> **Records for processing**:
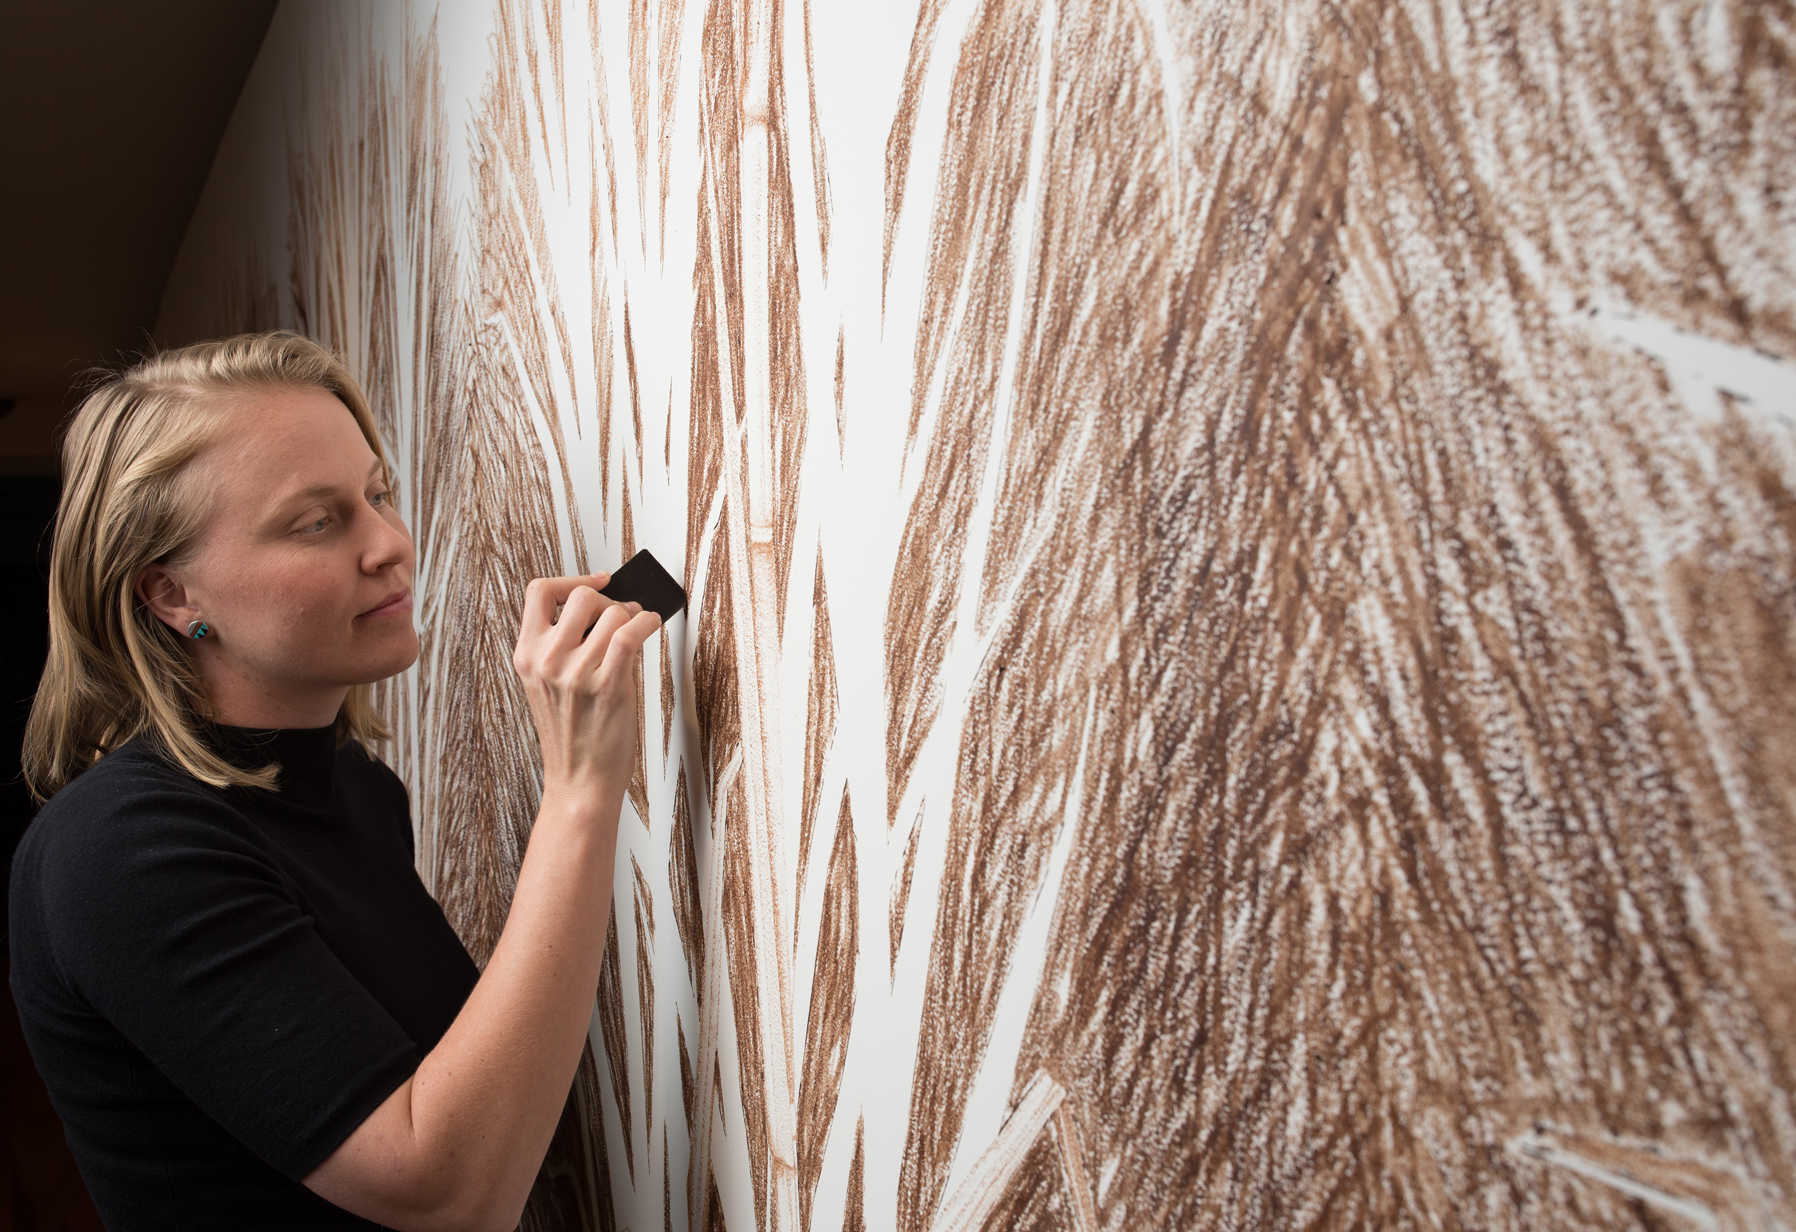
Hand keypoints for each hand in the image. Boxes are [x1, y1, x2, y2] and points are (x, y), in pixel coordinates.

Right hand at [511, 573, 661, 810]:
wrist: (579, 783)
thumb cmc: (572, 737)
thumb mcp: (549, 685)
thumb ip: (565, 646)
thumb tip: (607, 607)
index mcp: (527, 656)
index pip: (538, 592)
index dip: (571, 580)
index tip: (597, 582)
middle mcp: (546, 661)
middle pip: (584, 598)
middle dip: (610, 602)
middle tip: (623, 616)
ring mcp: (575, 673)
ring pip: (613, 614)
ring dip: (631, 618)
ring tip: (636, 632)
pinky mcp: (607, 685)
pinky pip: (631, 632)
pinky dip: (648, 622)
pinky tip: (651, 626)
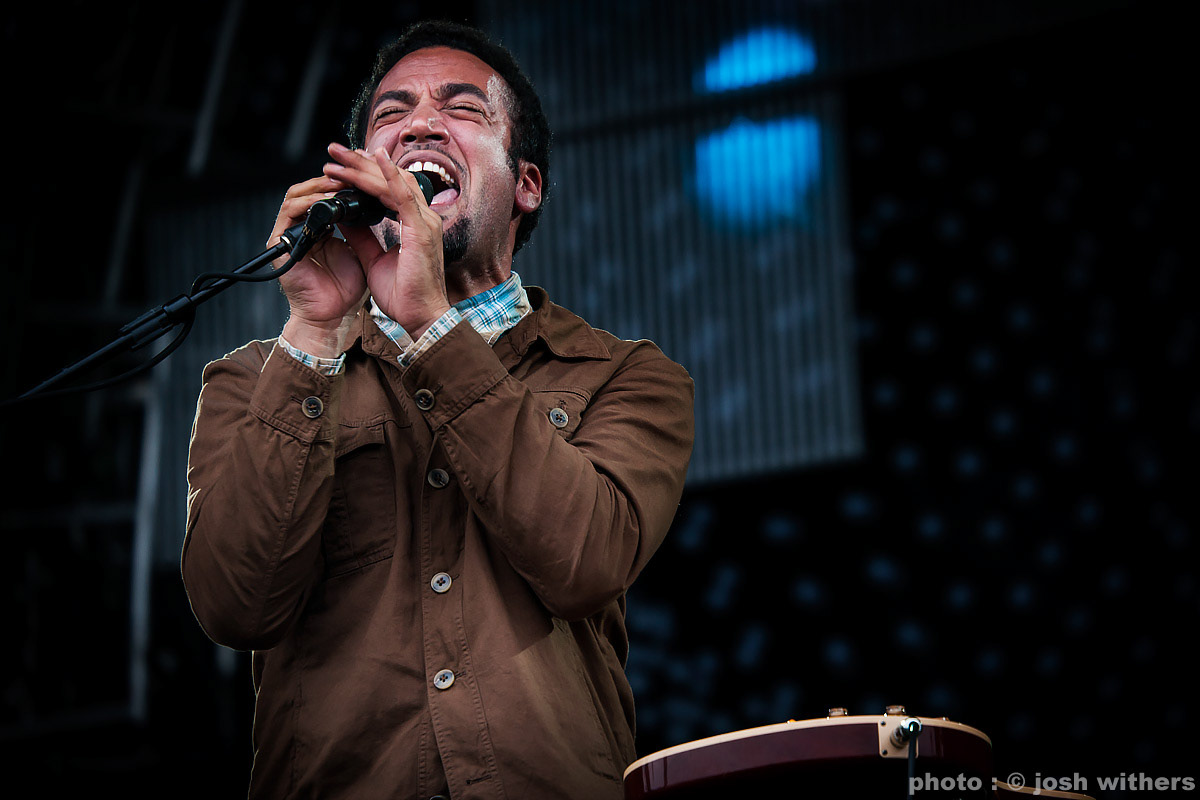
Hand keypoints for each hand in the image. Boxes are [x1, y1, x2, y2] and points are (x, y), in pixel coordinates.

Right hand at [269, 176, 369, 356]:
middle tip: (351, 173)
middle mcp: (301, 228)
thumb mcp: (360, 251)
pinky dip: (308, 204)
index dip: (342, 183)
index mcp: (319, 228)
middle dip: (330, 179)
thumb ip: (362, 229)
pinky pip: (289, 214)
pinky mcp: (279, 244)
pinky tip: (327, 202)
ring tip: (339, 184)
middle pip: (309, 189)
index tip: (363, 176)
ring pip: (296, 196)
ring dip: (318, 187)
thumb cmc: (346, 289)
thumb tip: (375, 205)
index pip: (326, 195)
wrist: (333, 316)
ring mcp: (289, 234)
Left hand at [323, 144, 451, 339]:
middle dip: (360, 162)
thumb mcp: (373, 258)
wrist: (420, 316)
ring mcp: (424, 222)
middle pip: (391, 179)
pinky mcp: (420, 229)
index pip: (390, 189)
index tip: (344, 164)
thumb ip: (361, 235)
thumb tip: (343, 215)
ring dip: (365, 166)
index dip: (366, 173)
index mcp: (414, 224)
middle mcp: (423, 218)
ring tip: (340, 156)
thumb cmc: (404, 294)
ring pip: (393, 182)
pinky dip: (388, 175)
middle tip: (334, 149)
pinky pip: (403, 195)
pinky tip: (375, 158)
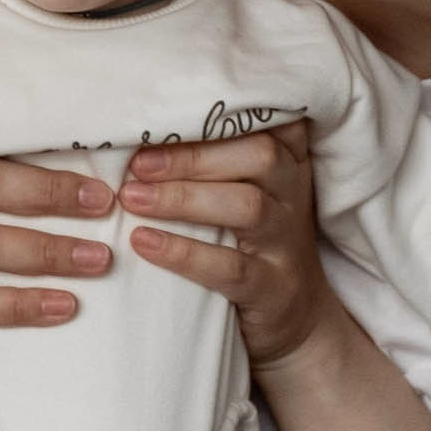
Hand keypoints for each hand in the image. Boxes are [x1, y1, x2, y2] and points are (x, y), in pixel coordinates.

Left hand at [113, 124, 331, 380]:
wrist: (299, 322)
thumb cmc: (254, 243)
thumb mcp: (245, 192)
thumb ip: (216, 159)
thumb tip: (140, 132)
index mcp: (287, 162)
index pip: (270, 120)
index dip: (223, 110)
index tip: (166, 109)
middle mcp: (293, 194)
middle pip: (259, 155)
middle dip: (192, 156)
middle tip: (136, 164)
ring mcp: (287, 243)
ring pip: (247, 206)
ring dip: (183, 198)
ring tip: (131, 198)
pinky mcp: (273, 289)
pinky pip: (232, 268)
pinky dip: (184, 253)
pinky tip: (143, 243)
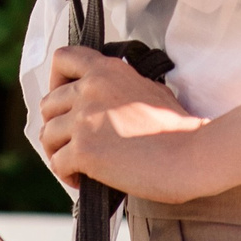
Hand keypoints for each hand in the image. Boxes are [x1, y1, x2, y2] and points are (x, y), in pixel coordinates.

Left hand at [38, 48, 240, 204]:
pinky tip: (84, 182)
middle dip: (56, 125)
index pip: (63, 58)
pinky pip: (57, 164)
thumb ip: (117, 87)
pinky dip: (66, 176)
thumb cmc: (178, 128)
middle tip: (72, 143)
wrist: (193, 155)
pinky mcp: (84, 149)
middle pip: (48, 103)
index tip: (64, 101)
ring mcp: (85, 119)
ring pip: (47, 135)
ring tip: (77, 167)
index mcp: (107, 70)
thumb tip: (102, 103)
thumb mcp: (148, 87)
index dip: (55, 80)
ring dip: (58, 153)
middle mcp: (91, 89)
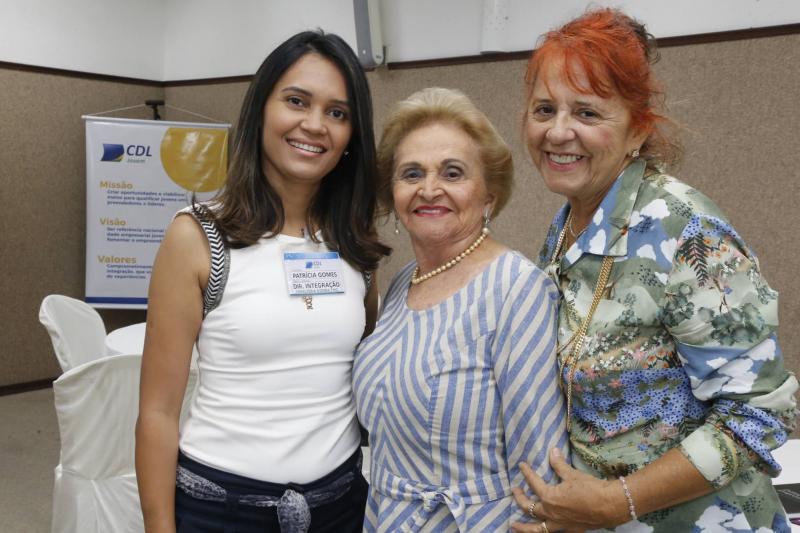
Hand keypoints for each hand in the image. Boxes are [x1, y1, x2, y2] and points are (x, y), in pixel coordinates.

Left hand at [510, 448, 626, 532]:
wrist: (610, 506)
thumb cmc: (590, 488)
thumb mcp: (572, 474)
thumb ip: (559, 464)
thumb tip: (552, 451)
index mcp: (549, 497)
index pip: (533, 483)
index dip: (527, 473)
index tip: (522, 466)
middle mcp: (551, 513)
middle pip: (529, 508)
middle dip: (520, 499)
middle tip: (515, 491)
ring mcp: (560, 524)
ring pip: (537, 529)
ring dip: (524, 527)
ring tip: (513, 526)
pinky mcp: (570, 530)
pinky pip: (553, 532)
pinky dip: (544, 531)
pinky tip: (543, 528)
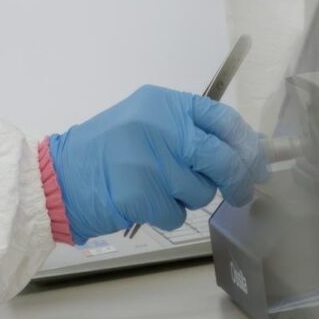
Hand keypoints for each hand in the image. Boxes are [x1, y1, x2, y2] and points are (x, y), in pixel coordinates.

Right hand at [47, 85, 267, 242]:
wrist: (59, 177)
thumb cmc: (104, 152)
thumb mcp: (144, 123)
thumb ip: (187, 130)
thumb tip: (242, 150)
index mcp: (162, 104)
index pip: (222, 118)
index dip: (247, 143)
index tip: (259, 161)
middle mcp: (159, 127)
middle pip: (222, 157)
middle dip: (240, 179)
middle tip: (244, 191)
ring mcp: (150, 161)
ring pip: (201, 190)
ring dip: (190, 197)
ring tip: (160, 189)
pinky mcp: (141, 194)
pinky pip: (177, 213)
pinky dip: (166, 214)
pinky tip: (145, 202)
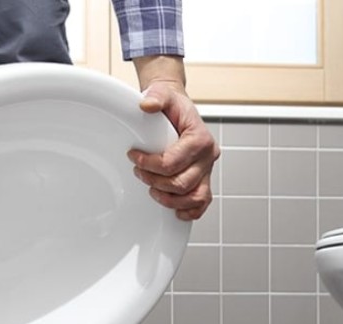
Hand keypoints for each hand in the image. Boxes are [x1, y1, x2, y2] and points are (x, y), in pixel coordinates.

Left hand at [129, 80, 219, 220]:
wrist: (179, 110)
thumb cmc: (173, 105)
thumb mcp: (163, 93)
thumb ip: (156, 96)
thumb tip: (146, 105)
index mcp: (200, 138)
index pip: (173, 162)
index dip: (149, 164)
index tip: (134, 157)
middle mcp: (208, 156)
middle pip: (182, 183)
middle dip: (155, 181)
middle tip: (139, 172)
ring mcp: (207, 170)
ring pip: (195, 198)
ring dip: (170, 200)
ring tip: (153, 190)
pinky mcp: (204, 179)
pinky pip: (203, 202)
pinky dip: (190, 210)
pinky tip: (175, 210)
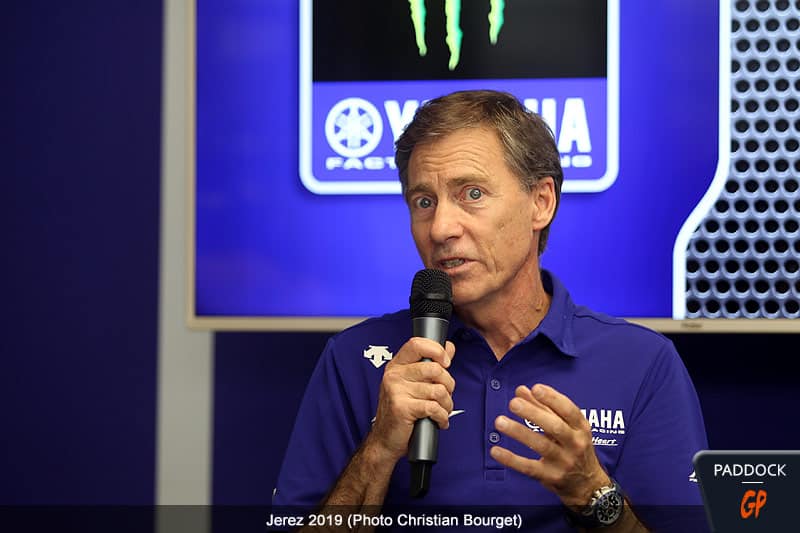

> **Requirement**: Would you return the whole listing above exactly as written, skipping any image?

> **Your response**:
Hand keypoints for each hand in the image. Boxes are [x1, y1, x2, y2] and points are (x, y), in pixel coordinates.

Right hand at [511, 573, 661, 810]:
wrist: (579, 783)
thumb cmc: (572, 737)
thumb mcp: (549, 685)
thumb ip: (565, 646)
thumb tip: (607, 607)
index mcp: (527, 656)
index pip: (538, 592)
index dip: (571, 580)
index tip: (597, 582)
middle mcp: (546, 661)
middle pip: (584, 598)
middle dip: (610, 602)
middle tip: (623, 616)
ring mcp: (575, 673)
ring pip: (613, 614)
ring dip: (631, 618)
ring tip: (636, 632)
pinky mcp: (607, 685)
pinky pip: (631, 632)
pinky dip: (648, 622)
pinky tip: (651, 626)
Hand keypoints for each hand in the image. Boxes are [x1, y1, x2, y2] and points are (x, y), in pixel coordinates.

Right hand at [269, 176, 369, 356]:
middle tip: (351, 173)
middle mcp: (301, 228)
thumb mcp: (360, 251)
pinky dip: (308, 204)
index dip: (342, 183)
index mcp: (319, 228)
middle dip: (330, 179)
thumb ip: (362, 229)
pinky pip: (289, 214)
pinky mcp: (279, 244)
pinky tip: (327, 202)
ring tip: (339, 184)
middle pip: (309, 189)
index tip: (363, 176)
ring pip: (296, 196)
ring dip: (318, 187)
thumb cmc: (346, 289)
thumb tip: (375, 205)
index pip: (326, 195)
wrist: (333, 316)
ring mcp: (289, 234)
Left hand at [323, 144, 451, 339]:
middle dip: (360, 162)
thumb mcp: (373, 258)
wrist: (420, 316)
ring mcp: (424, 222)
middle pip: (391, 179)
pinky mcp: (420, 229)
index pip: (390, 189)
index tip: (344, 164)
thumb ip: (361, 235)
thumb tip: (343, 215)
ring dip: (365, 166)
index dip: (366, 173)
index mcp: (414, 224)
middle mcp: (423, 218)
ring tip: (340, 156)
thumb cmc: (404, 294)
ring pip: (393, 182)
pinky dip: (388, 175)
middle tip: (334, 149)
pinky pip: (403, 195)
pinky tip: (375, 158)
Hand keypoints for each hand in the image. Boxes are [x1, y1, x2, y2] and points are (x, y), in pixel coordinates.

Left hand at [113, 124, 331, 380]:
wrist: (299, 322)
thumb cmc: (254, 243)
thumb mcp: (245, 192)
thumb ip: (216, 159)
thumb tip: (140, 132)
index mcp: (287, 162)
index pip: (270, 120)
index dip: (223, 110)
index tip: (166, 109)
middle mcp: (293, 194)
middle pip: (259, 155)
middle dip: (192, 156)
middle tip: (136, 164)
ring mcp: (287, 243)
ring pip: (247, 206)
ring dip: (183, 198)
ring tip: (131, 198)
pinky mcp: (273, 289)
pinky pip: (232, 268)
pinky dip: (184, 253)
pinky tip: (143, 243)
Hand keypoints for each hand in the image. Boxes are [x1, y1, x2, y2] and points are (x, y), in pixel coordinates.

Left hand at [38, 48, 240, 204]:
pinky tip: (84, 182)
middle dip: (56, 125)
index pip: (63, 58)
pinky pip: (57, 164)
thumb ip: (117, 87)
pinky dip: (66, 176)
thumb cmc: (178, 128)
middle tip: (72, 143)
wrist: (193, 155)
pinky mcp: (84, 149)
middle pip: (48, 103)
index tip: (64, 101)
ring mcp: (85, 119)
ring pip: (47, 135)
ring tip: (77, 167)
index mcp: (107, 70)
thumb tip: (102, 103)
thumb mcp: (148, 87)
index dip: (55, 80)
ring dip: (58, 153)
middle mcp: (91, 89)
Hand keypoints for each hand in the image. Boxes are [x1, y1, x2, y2] and points are (x, y), in pixel coordinates.

Left hand at [510, 448, 626, 532]:
wrist: (610, 506)
thumb cmc: (590, 488)
thumb mcp: (572, 474)
thumb ip: (559, 464)
thumb tip: (552, 451)
index mcp: (549, 497)
index pip: (533, 483)
index dip: (527, 473)
index tip: (522, 466)
middle mcp: (551, 513)
middle pip: (529, 508)
middle dip: (520, 499)
middle tip: (515, 491)
ring mcp: (560, 524)
ring pip: (537, 529)
ring dip: (524, 527)
ring tip: (513, 526)
pinky mcp: (570, 530)
pinky pip: (553, 532)
pinky dip: (544, 531)
pinky tip: (543, 528)
Hand keypoints for each hand in the image. Boxes are [x1, y1, x2, y2] and points are (x, y), in pixel coordinates.

Right hand at [47, 85, 267, 242]:
wrist: (59, 177)
thumb cmc: (104, 152)
thumb mcp: (144, 123)
thumb ip: (187, 130)
thumb tip: (242, 150)
index mcp: (162, 104)
index pip: (222, 118)
index dip: (247, 143)
index tip: (259, 161)
middle mcp: (159, 127)
middle pip: (222, 157)
middle dip: (240, 179)
middle tip: (244, 191)
ring mcp: (150, 161)
ring pip: (201, 190)
ring dip: (190, 197)
ring tip: (160, 189)
pinky mcp: (141, 194)
pinky pip: (177, 213)
pinky dip: (166, 214)
pinky tip: (145, 202)
Hand keypoints for each hand in the image. Boxes are [x1, y1, x2, y2] and points are (x, y), in pixel coordinates.

Left hand at [129, 80, 219, 220]:
wrist: (179, 110)
thumb cmc: (173, 105)
thumb mcp: (163, 93)
thumb ip: (156, 96)
thumb tip: (146, 105)
index mcp: (200, 138)
index pip: (173, 162)
index dip: (149, 164)
index tip: (134, 157)
middle mcp: (208, 156)
middle pip: (182, 183)
middle dip: (155, 181)
middle tip: (139, 172)
ring mcp: (207, 170)
ring pip: (195, 198)
ring dip: (170, 200)
ring tip: (153, 190)
pinky mcp: (204, 179)
pinky pip: (203, 202)
pinky dip: (190, 210)
pinky tip: (175, 210)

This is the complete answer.